I was wondering if we could make this ticket public?  We have a second ticket discussing this issue as well and I think it would be ideal to have the discussion in one spot.  I can mark any attachments you would like as private to just SchedMD, if there are any attachments you are concerned about.

Let me know either way!

Thanks,
--Tim
Comment 20 mike coyne 2022-06-28 06:47:42 MDT
I personally do not have a problem with opening this but i do need to get it Officially Reviewed for release to the public. So please bear with me ..
Comment 21 Tim McMullan 2022-06-28 10:33:35 MDT
(In reply to mike coyne from comment #20)
> I personally do not have a problem with opening this but i do need to get it
> Officially Reviewed for release to the public. So please bear with me ..

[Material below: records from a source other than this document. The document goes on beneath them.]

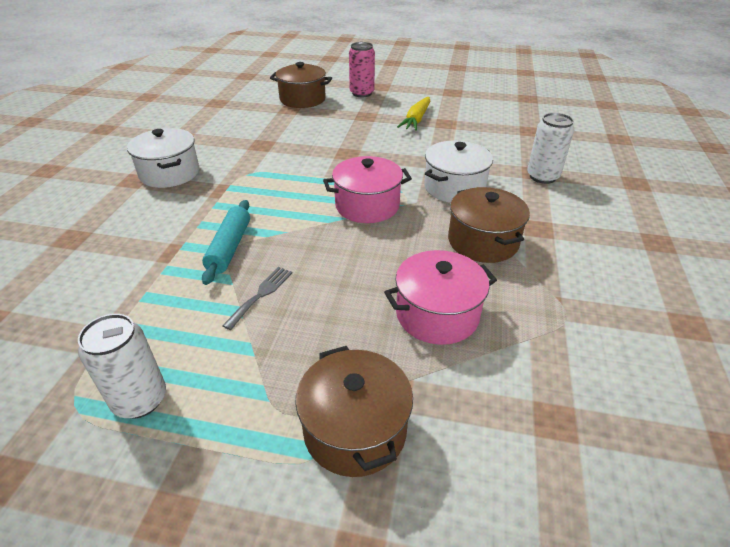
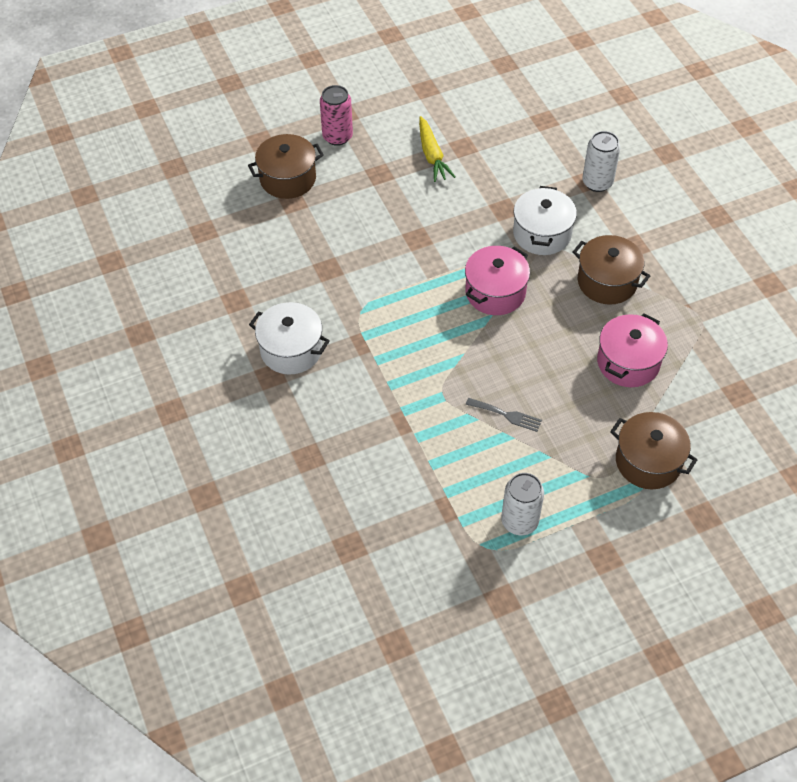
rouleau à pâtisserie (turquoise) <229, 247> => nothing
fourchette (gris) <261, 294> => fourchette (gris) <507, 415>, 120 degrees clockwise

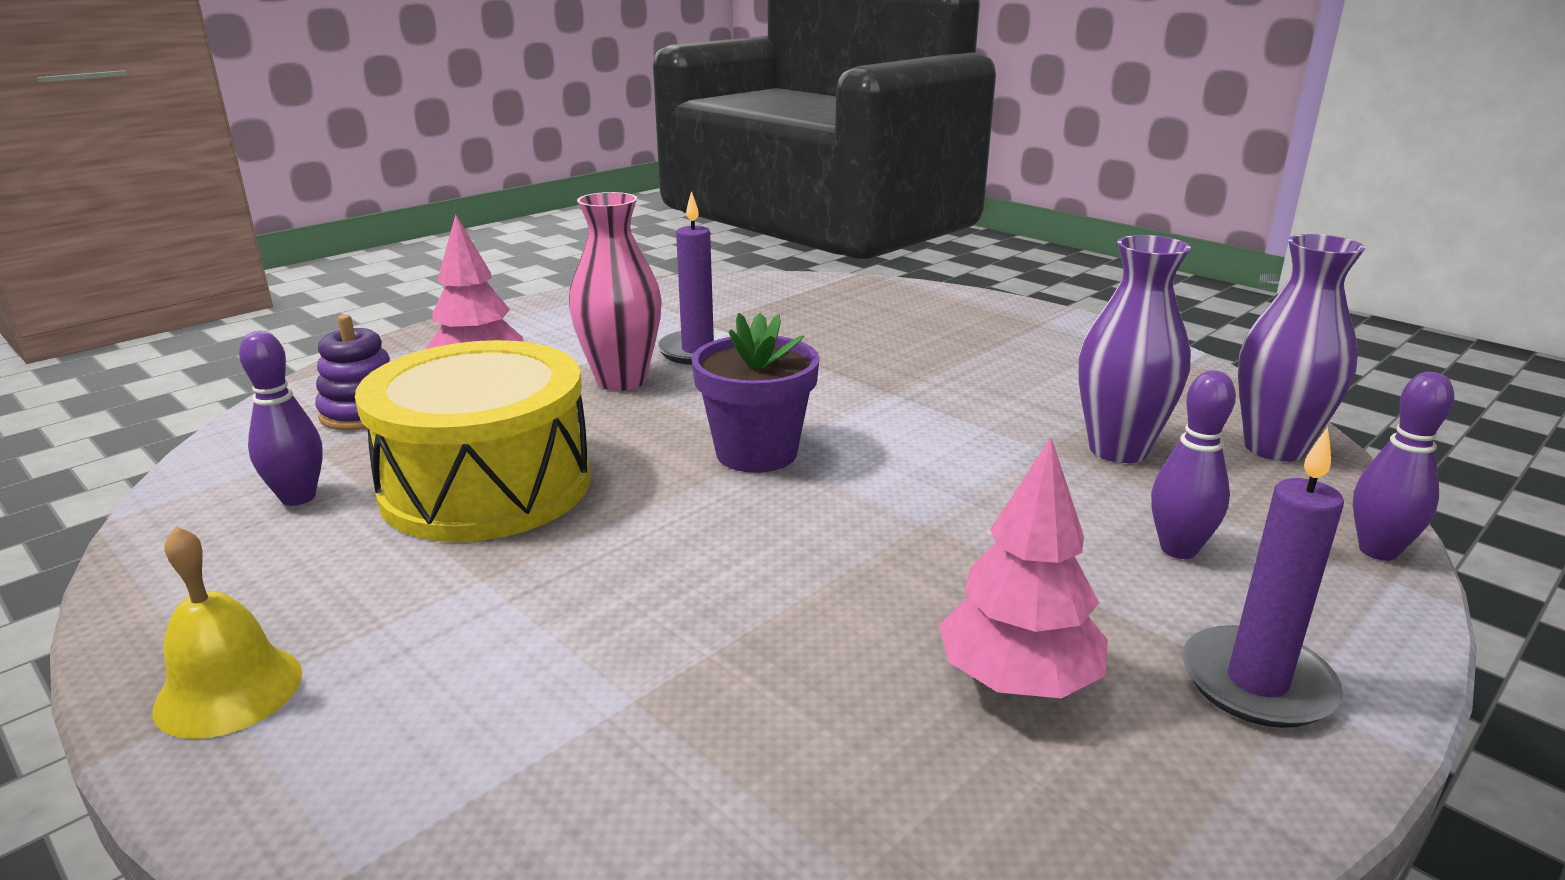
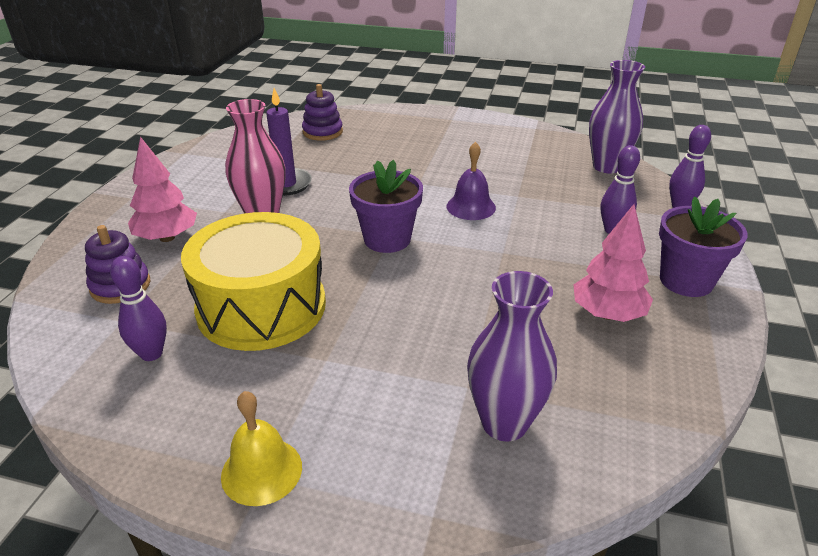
nothing => jouet à empiler (violet) <322, 132>
nothing => cloche (violet) <471, 207>
vase (violet) <1118, 449> => vase (violet) <504, 423>, shifted
bougie (violet) <1257, 683> => pot de fleurs (violet) <686, 281>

Thank you Mike, just let me know how it goes!
Comment 25 mike coyne 2022-06-30 12:47:43 MDT
the data was reviewed and is ok for to be made public . i "unchecked" all the  only users in the selected boxes , if that helps
Comment 26 Tim McMullan 2022-06-30 13:40:09 MDT
(In reply to mike coyne from comment #25)
> the data was reviewed and is ok for to be made public . i "unchecked" all
> the  only users in the selected boxes , if that helps

Thank you!
Comment 27 Marshall Garey 2022-06-30 13:43:33 MDT
*** Ticket 14344 has been marked as a duplicate of this ticket. ***
Comment 28 Ole.H.Nielsen@fysik.dtu.dk 2022-07-01 00:12:03 MDT
FYI: As an alternative to the job_container/tmpfs plugin, I've now built and tested the SPANK plugin https://github.com/University-of-Delaware-IT-RCI/auto_tmpdir.
Please see https://bugs.schedmd.com/show_bug.cgi?id=14344#c16

I hope that the excellent work in that plugin can help solving the autofs issue in the job_container/tmpfs plugin.
Comment 29 staeglis 2022-07-11 06:48:42 MDT
Hi,

is there any timeline for a patch release?

Best,
Stefan
Comment 30 mike coyne 2022-07-20 11:58:38 MDT
Created attachment 25937 [details]
Updated patch to work with slurm 22.05.2

i updated my patch to add a pre and post namespace script for 22.05.2
i did leave the previous _run_script_in_ns i had copied. as i was not sure how to launch a script with time out but leave a running "service" such as automount with the updated run_script functions in the 22.05 release
Comment 31 Ole.H.Nielsen@fysik.dtu.dk 2022-07-21 01:00:46 MDT
Hi Mike,

(In reply to mike coyne from comment #30)
> i updated my patch to add a pre and post namespace script for 22.05.2
> i did leave the previous _run_script_in_ns i had copied. as i was not sure
> how to launch a script with time out but leave a running "service" such as
> automount with the updated run_script functions in the 22.05 release

Could you kindly explain what are the ramifications of the updated patch?  Will the autofs filesystems work with this patch?  Will the patch be included in 22.05.3?

Thanks,
Ole
Comment 32 mike coyne 2022-07-21 08:28:13 MDT
(In reply to Ole.H.Nielsen@fysik.dtu.dk from comment #31)
> Hi Mike,
> 
> (In reply to mike coyne from comment #30)
> > i updated my patch to add a pre and post namespace script for 22.05.2
> > i did leave the previous _run_script_in_ns i had copied. as i was not sure
> > how to launch a script with time out but leave a running "service" such as
> > automount with the updated run_script functions in the 22.05 release
> 
> Could you kindly explain what are the ramifications of the updated patch? 
> Will the autofs filesystems work with this patch?  Will the patch be
> included in 22.05.3?
> 
> Thanks,
> Ole

Ole , 
   i have been working with tim on a possible solution , my intent has been to demonstrate a way to get autofs working in along with the tmpfs mnt namespace. My intent is just to demonstrate the issue and show a possible solution . 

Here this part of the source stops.